Polarisation à outrance
Le populisme et la polarisation font bon ménage. Dans une démocratie, il est normal –et sain, du reste– que des groupes antagonistes se disputent le pouvoir. Mais ces derniers temps, nous avons vu comment une telle concurrence s'est transformée en une polarisation extrême qui sape la démocratie dans de nombreux pays. La polarisation à outrance rend impossibles les accords et les compromis entre groupes politiques opposés –qui sont cependant nécessaires en démocratie pour gouverner. Les adversaires politiques deviennent des ennemis irréconciliables qui ne reconnaissent pas la légitimité de l'autre, n'accordent pas à l'autre le droit de participer à la vie politique et encore moins de gouverner.

Les clivages sociaux (inégalité, immigration, religion, région, couleur de peau ou économie) sont de moins en moins la principale source de polarisation, ce qui permet à l'identité de groupe de devenir un facteur déterminant des préférences politiques. En outre, cette identité est souvent définie par opposition et par contraste avec celle de l'autre, de l'adversaire. De ce point de vue, tout devient plus simple: tout est blanc ou noir sans la moindre nuance. Soit vous êtes des miens, soit vous appartenez au groupe dont je ne tolère pas l'existence politique.

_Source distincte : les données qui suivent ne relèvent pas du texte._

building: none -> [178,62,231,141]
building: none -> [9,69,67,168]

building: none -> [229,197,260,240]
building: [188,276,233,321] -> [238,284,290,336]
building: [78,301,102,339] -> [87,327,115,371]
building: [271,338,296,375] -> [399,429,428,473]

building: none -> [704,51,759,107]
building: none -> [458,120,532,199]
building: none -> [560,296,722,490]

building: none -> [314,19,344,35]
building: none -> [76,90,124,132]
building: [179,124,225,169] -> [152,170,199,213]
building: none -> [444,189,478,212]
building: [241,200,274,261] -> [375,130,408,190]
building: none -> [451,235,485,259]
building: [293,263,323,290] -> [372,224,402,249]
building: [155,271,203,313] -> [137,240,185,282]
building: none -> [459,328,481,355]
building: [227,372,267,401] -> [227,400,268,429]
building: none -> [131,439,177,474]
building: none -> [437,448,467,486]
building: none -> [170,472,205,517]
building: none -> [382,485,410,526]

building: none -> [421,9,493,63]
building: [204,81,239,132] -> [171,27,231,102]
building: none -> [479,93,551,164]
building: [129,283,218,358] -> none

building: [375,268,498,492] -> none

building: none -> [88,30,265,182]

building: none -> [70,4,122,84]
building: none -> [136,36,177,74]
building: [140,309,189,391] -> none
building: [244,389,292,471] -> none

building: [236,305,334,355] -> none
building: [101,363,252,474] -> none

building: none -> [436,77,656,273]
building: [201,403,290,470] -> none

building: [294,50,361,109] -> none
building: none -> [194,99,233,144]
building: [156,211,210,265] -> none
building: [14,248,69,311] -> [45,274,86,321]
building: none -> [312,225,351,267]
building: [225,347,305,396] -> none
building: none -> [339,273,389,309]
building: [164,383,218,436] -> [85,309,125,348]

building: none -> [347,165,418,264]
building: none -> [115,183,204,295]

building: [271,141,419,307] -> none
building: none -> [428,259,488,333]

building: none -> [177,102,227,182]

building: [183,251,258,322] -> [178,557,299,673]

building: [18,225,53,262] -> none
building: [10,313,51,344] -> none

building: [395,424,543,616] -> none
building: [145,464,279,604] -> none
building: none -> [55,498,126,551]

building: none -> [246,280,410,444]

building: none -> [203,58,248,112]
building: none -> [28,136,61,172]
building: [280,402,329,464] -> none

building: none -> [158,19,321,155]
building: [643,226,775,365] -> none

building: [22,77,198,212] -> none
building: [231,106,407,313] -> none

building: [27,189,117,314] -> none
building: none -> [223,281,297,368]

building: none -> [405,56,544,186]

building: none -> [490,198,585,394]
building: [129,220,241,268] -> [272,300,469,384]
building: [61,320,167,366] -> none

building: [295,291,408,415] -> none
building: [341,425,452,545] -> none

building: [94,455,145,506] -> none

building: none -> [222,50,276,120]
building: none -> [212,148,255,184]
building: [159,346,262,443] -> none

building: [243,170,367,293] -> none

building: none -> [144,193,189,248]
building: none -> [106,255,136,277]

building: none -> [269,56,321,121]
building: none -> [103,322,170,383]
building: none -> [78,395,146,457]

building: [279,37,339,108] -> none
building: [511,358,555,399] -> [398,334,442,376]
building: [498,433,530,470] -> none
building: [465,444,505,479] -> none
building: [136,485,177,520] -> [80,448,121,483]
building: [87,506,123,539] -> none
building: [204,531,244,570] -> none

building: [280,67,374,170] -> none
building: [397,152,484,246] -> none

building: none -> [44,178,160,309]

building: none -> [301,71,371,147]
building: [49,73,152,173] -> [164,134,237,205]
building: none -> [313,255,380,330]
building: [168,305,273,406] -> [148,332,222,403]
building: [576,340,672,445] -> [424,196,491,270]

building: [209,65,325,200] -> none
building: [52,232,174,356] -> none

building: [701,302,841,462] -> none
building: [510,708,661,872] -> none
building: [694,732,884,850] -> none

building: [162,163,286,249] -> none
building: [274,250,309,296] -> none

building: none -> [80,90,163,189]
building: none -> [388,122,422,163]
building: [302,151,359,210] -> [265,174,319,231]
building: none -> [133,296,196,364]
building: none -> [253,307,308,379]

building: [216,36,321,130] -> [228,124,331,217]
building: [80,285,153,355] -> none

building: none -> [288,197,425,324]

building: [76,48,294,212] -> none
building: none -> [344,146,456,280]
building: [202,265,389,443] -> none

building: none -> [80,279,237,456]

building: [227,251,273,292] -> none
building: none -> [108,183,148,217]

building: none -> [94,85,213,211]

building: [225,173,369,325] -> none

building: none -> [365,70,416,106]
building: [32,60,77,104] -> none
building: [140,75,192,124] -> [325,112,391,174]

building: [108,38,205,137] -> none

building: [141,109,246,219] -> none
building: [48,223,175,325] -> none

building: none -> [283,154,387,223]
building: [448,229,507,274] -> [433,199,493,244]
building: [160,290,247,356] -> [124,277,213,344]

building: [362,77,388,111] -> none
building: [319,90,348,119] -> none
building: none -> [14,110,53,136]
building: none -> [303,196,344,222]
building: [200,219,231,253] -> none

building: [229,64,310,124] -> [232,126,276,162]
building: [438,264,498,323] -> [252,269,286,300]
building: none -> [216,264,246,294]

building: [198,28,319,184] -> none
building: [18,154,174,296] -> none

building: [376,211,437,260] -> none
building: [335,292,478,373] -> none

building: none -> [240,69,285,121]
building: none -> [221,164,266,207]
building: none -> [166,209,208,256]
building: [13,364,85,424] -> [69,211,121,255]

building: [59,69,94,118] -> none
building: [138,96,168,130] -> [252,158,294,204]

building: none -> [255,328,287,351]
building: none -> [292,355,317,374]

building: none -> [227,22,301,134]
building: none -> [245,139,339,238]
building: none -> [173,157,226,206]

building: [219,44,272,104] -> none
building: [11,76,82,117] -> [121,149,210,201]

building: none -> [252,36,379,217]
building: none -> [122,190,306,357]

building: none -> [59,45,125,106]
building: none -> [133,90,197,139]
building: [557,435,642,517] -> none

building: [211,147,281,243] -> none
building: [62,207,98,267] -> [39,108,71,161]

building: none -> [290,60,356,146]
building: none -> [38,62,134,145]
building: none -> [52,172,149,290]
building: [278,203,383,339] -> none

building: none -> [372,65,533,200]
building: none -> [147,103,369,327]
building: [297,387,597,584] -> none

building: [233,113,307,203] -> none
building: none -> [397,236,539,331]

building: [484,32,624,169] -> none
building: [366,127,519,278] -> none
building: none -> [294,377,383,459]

Ainsi, favoriser la polarisation en approfondissant les désaccords existants et en créant de nouvelles causes de conflit social est désormais un instrument puissant au service du continuisme. Le discours du «nous contre eux» galvanise des partisan·es qui, mobilisé·es et motivé·es pour affronter l'autre camp, deviennent une base de soutien importante pour les individus qui s'accrochent au pouvoir en fomentant les divisions.

Post-vérité
Mais un nouveau vice beaucoup plus moderne, la post-vérité, s'est associé au populisme et à la polarisation. Il devient plus facile de désinformer, de tromper, d'alarmer, de déformer et de mentir. Et les nouveaux modes d'information, qui contribuent à ce que l'on fasse moins confiance aux institutions et que l'on préfère croire nos ami·es ou les personnes qui partagent nos convictions politiques, ont amplifié l'impact de la post-vérité. Dans les démocraties d'aujourd'hui, la vérité est ce que pensent mes ami·es sur Facebook, Instagram ou Twitter. Même si c'est le résultat d'un mensonge.

Les populistes destructeurs ont toujours existé, de même que les polarisateurs. Les sociétés en pâtissent, mais elles peuvent les vaincre. Comment? En s'escrimant à rétablir la vérité. Aujourd'hui, ce traditionnel mécanisme de défense est défaillant. La post-vérité menace les anticorps qui permettent aux démocraties de guérir des populismes et de repousser le continuisme. Aujourd'hui, on est passé des crises aiguës à des maladies chroniques qui font que la post-vérité est la norme. Quand la limite entre mensonge et vérité se brouille, nous perdons notre principale arme pour faire échec aux populistes, qui n'ont jamais quitté le pouvoir que contraints et forcés.